Hehehe you people are fun in here! I enjoy reading all your various posts and your words in response to my post as well.
Yeah kids love pointing out gross things to parents I think they are delighted to see adults behaving badly, it gives them a feeling of superiority since they would never do such a gross thing.
And dining on boogers, now that is nasty! I remember in fourth grade there was a boy ( he shall remain nameless) anyhow that kid was a serial nose picker. It was unreal, all he ever did was pick his nose. Now in our gym class our brilliant teacher decided that the boys and girls were going to do square dancing, eeek, getting ten year olds of the opposite sex to dance with each other, what the hell was she thinking? Anyhow she paired us off, guess who got the nose-picker as her partner, yep me! Ugh! I was trying to figure out how I could avoid making contact with his finger, I was going to suggest we just touch palms, hell no I did not want his boogery finger near mine, ewww. But that **** gym teacher came over and placed my hand in his. Oh the horror! I danced with booger boy, but I can tell you I ran to the bathroom when class ended and scrubbed my hands raw!!! And I was scared I would be shunned by my peers for having made contact with the booger wrangler.

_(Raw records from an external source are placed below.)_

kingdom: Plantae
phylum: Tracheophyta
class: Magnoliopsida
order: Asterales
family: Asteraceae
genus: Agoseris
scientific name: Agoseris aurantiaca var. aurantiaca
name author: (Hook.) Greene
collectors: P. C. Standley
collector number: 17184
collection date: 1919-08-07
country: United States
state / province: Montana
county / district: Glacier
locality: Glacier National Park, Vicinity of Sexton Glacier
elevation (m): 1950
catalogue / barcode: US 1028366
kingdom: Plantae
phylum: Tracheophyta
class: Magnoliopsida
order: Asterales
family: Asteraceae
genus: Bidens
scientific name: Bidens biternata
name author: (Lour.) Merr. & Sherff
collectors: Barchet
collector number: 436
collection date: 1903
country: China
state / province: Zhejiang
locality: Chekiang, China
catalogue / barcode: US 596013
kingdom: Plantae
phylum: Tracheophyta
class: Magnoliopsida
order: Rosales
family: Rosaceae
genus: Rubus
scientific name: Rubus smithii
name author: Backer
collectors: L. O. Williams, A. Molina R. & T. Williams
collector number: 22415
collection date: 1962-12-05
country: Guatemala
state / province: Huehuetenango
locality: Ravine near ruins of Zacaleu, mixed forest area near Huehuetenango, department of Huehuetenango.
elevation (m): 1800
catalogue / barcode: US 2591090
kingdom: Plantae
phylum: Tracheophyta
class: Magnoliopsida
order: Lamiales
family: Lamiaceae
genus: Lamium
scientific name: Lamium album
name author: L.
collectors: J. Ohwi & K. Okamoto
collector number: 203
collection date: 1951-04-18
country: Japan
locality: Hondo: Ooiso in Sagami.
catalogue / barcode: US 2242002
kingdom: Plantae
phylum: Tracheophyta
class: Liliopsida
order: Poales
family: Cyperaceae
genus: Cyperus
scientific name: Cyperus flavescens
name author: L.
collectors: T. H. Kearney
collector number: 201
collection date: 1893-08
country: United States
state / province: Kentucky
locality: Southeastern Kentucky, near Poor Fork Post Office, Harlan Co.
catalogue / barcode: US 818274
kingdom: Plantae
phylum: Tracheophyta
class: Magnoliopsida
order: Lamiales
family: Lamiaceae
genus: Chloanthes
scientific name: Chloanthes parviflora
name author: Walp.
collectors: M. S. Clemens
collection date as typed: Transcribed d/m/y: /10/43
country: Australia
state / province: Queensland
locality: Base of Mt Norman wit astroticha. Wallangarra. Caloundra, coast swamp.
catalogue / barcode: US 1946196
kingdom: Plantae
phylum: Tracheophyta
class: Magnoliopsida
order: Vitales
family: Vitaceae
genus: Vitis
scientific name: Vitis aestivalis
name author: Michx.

And I think all schools have at least one odd or gross teacher. I remember many strange ones when I was in school.
And I agree gross things should be done in private.
What about when you are in public and you need to use the restroom so you go in there and PU someone has created such a horrific odor that your nose hairs are singed and your eyes are watering and you feel your throat constricting, yet you really need to pee so you hold your nose, try not to breathe in deeply, just shallow breaths, you unzip with the other hand, squat and pee, and Oh no! people come in and they start complaining about the odor. Unfortunately you are in there alone, so if you open the door and wash your hands they will think you stunk up the place so you have to stay squatting over that toilet, pants up since you are done peeing and you must wait until those people leave, while you are waiting to exit you say a little prayer begging that they will not look at your shoes, remember them and point you out to the other patrons as the woman who made the bathroom smell like New Jersey. And you pray that when they leave you can get the hell out of there before another person, or group of people come in and you also hope that the odor will not cling to your clothes. Oh I hope no one was eating while reading this, if so I'm sorry.